Letztlich wurde das ehemalige Jurymitglied aus „Deutschland sucht den Superstar“ (DSDS) rechtzeitig wieder fit. Und die zahlreichen Genesungswünsche haben die Sängerin offensichtlich nicht kalt gelassen. Gleich zu Beginn des Konzertreigens sagt sie zur Anhängerschaft: „Ihr seid immer da, auch, wenn es mir nicht so gut geht. Das ist nicht selbstverständlich!“

Vanessa Mai tanzt auf doppelstöckiger Bühne

Bei solchen Komplimenten wird es dann wirklich warm ums Herz. Unterkühlte Worthülsen hätten angesichts der luftigen Garderobe der Protagonistin allerdings auch nicht ins Bild gepasst. Vanessa Mai zeigt sich ganz bewusst sexy. Ihr rotes Kleid bei den ersten Songs besteht aus, vornehm gehaucht: fast nichts. Die junge Sängerin aus dem baden-württembergischen Aspach gibt sich selbstbewusst.

Sie zeigt sich im flotten Tanzgalopp gemeinsam mit einer Schar von Tänzern auf dem tief in die Halle gezogenen Bühnenlaufsteg. Oder sie fährt von Lied zu Lied mit einem raffinierten Aufzug auf der doppelstöckigen Bühne hinauf und hinunter. Die Augen rollen hin – und her.

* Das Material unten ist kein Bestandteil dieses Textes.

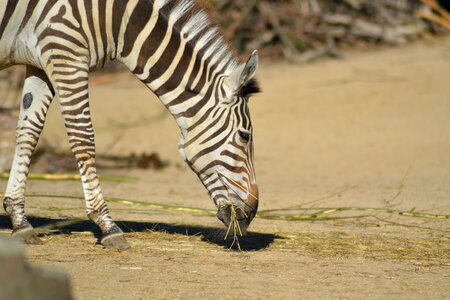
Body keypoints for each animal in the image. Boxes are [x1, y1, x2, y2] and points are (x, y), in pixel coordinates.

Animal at [0, 0, 260, 250]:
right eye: (244, 136)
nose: (252, 212)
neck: (118, 20)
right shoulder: (65, 52)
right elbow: (82, 136)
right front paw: (107, 225)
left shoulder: (41, 62)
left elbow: (28, 132)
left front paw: (19, 220)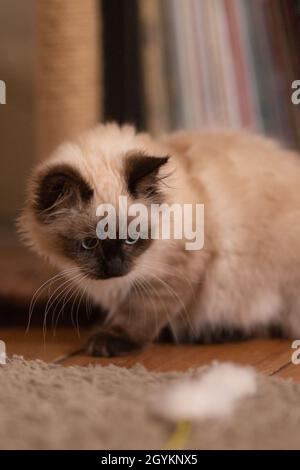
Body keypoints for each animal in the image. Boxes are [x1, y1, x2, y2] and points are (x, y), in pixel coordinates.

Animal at [19, 123, 300, 354]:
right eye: (89, 243)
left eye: (132, 240)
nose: (115, 266)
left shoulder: (170, 274)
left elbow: (139, 316)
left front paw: (110, 341)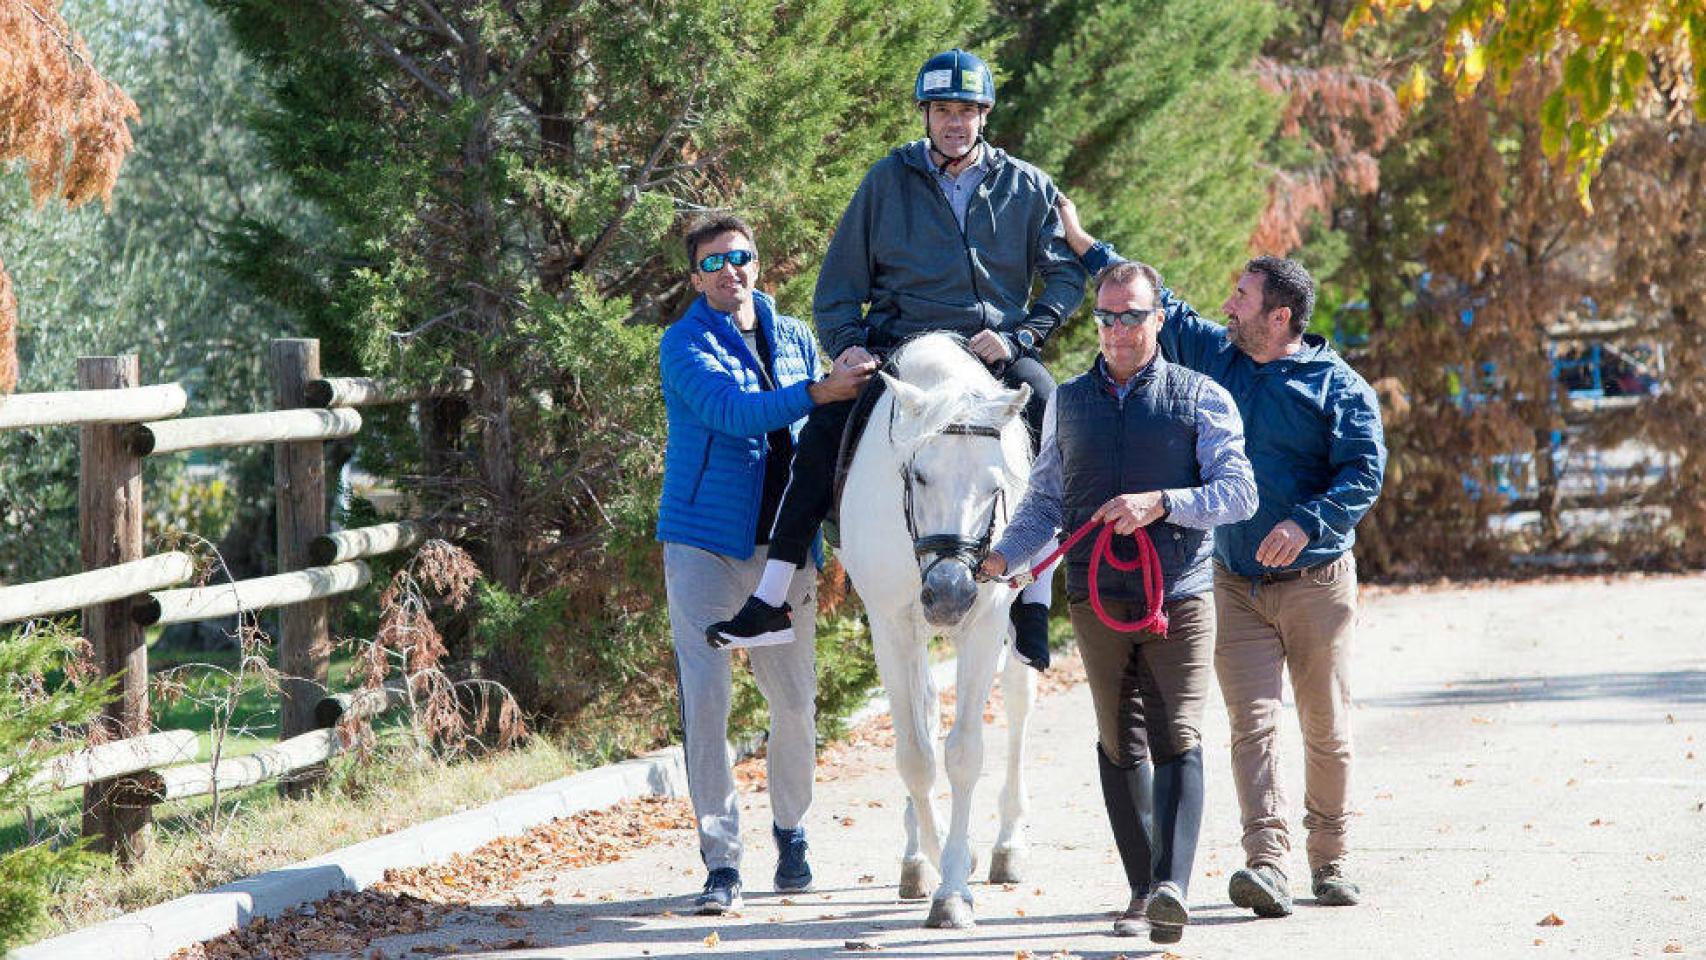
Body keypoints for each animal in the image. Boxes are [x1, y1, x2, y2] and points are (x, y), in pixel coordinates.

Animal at [839, 332, 1037, 934]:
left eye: (995, 486)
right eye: (919, 474)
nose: (949, 593)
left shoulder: (986, 621)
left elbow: (964, 753)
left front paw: (954, 889)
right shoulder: (890, 624)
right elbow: (915, 755)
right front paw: (933, 857)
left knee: (1018, 699)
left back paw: (1006, 845)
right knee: (925, 707)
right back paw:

Vanessa Mai singt in ihrem Schlager-Wunderland

Es ist auch wahrlich keine karge Schwarz-Weiß-Malerei, die diese Bühne verziert. Ihr eigenes Schlager-Wunderland färbt sie wahlweise in ein sanftes Orange und ein anderes mal wechselt sie ins feurige Rot. Eine recht feudale Farb-Explosion, als wäre in unmittelbarer Nähe der Arena ein Regenbogen ausgelaufen. Tatsächlich trägt ihr aktuelles Album genau diesen Titel. Ihr Regenbogen schaffte es bis auf die oberste Spitze der deutschen Albumcharts. Das erzeugt Brücken für blumige Ansagen: „Ich möchte, dass ihr heute einen Regenbogen als Geschenk mit nach Hause nehmt.“

Ein Spruch, der so wirkt, als sei er auf einer Edelstahl-Plakette in der Hall of Fame der Schlager-Künste eingemeißelt. Dabei bietet die Show genug Ansätze, die starren Konventionen des Genres zu durchbrechen. Pop, EDM und Elektro-Variationen durchziehen die gut zweistündige Show. Schubladendenken scheint der Sängerin sowieso ziemlich auf den Keks zu gehen. „Manche Leuten fragen mich, ob das überhaupt noch Schlager ist“, sagt die Sängerin in einer stilleren Konzert-Passage. „Das regt mich auf! Ist das nicht ganz egal?“

Unterhaltsam – auch ohne große Mai-Revolution

Ja, man kann eine Show von Vanessa Mai schauen, ohne zwanghaft schräge Quervergleiche zu der auf dem Schlager-Thron sitzenden Helene Fischer zu ziehen. Auch wenn einem einige Posen schon irgendwie bekannt vorkommen, kann man die Regenbogen-Tour als Baustein zu einem stärkeren eigenen Profil betrachten. Eine Mai-Revolution im Schlagergeschäft ist es sicher nicht - doch für die Anhänger deutschsprachiger Stimmungsmusik ein unterhaltsamer Abend.